Just say No to Microsoft C warning level 4

09/23/2012

While recent Microsoft C compilers have reasonable warning capability, the commonly used predefined setting of W4 often results in permanent damage to a project's code. The best solution is to avoid predefined hard-coded warning levels. Instead, build your own custom warning level by enabling warnings individually. This allows enabling useful warnings that are not enabled by level 4, effectively resulting in your own 'warning level 5'. Importantly, warnings that are not compatible with your project or coding habits can be disabled.

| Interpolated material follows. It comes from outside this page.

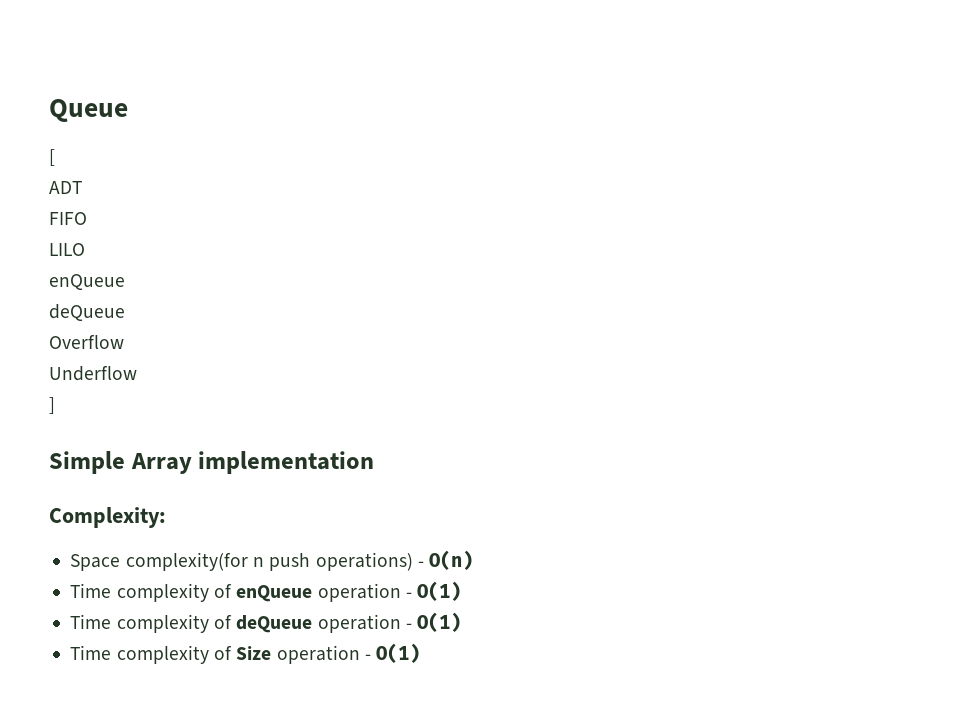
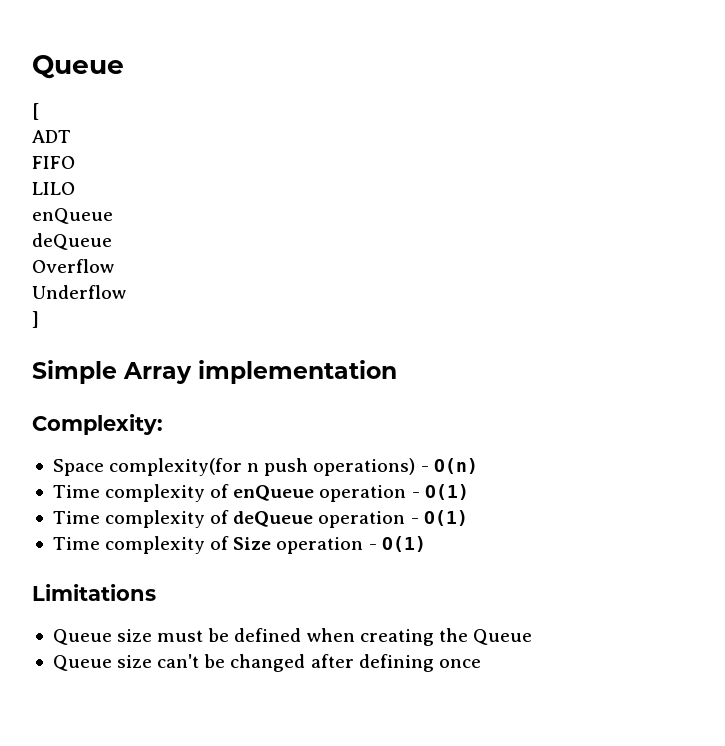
(421, 653) none -> [32,584,156,601] [52,628,532,646] [52,654,481,672] // Limitations // Queue size must be defined when creating the Queue // Queue size can't be changed after defining once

One warning enabled by Microsoft warning level 4 that is especially troubling is one that flags the ordinary integer truncation that occurs when assigning a longer integer type to a shorter integer type. For example:

UINT8 foo (UINT32 a)
   {
   return a;
   }

 

warning C4244: 'return' : conversion from 'UINT32' to 'UINT8', possible loss of data

If a simple project is carefully coded from scratch with this warning enabled, it is sometimes possible to avoid any damaging side effects. But most projects are not coded this way. For example, someone decides to use Microsoft warning level 4 long after structure definitions and function prototypes have been frozen. The end result is something like this:

UINT8 foo (UINT32 a)
   {
   return (UINT8) a;
   }

 

There are problems with this solution:

1) The integer truncation remains. The type cast simply turns off the warning.

2) Implicit type conversion is permanently replaced by a hard-coded type conversion.

The effects of this commonly used hard-coded type cast solution to warning C4244 are all negative. First of all, the code is still not warning level 4 compliant. You have simply turned off the warning for this statement. A more serious and unintended effect is that implicit type conversion is now disabled. In the original code, the compiler chooses the conversion that preserves the most data. For example, if the function return value is changed from 8 bits to 16 bits, the compiler will automatically increase the size of the conversion from 8 bits to 16 bits. But once the type cast is added, the compiler is forced to truncate the return value to 8 bits.

What is the biggest danger of using the hard-coded type cast solution to warning C4244? It is the case where the size of the converted data is increased by a prototype or structure change. The hard-coded type cast prevents the compiler implicit conversion mechanism from automatically choosing a suitable cast. In some cases the resulting data loss problem can be difficult to debug because the hard-coded type cast may have been applied in dozens of places in the source code.

With the original code, the data size can be expanded by changing a single prototype or structure definition. But after warning level 4 forces the use of type casts to suppress every occurrence of warning C4244, this is no longer true. Now, a data expansion that previously took a single code change requires dozens of sometimes difficult to identify code changes.

A sad reality is that the code damage resulting from use of warning level 4 is often irreversible. This is because a large project accumulates thousands of these undesirable hard-coded type casts. To remove the type casts, or to redesign the project to be warning level 4 compatible, is impractical.

This problem is unique to the Microsoft C compiler, and affects less experienced users of the language. While a more advanced C compiler such as gcc has the capability to warn about implicit conversion to a smaller type (-Wconversion), it is not enabled by any predefined warning setting such as -Wall or -Wextra.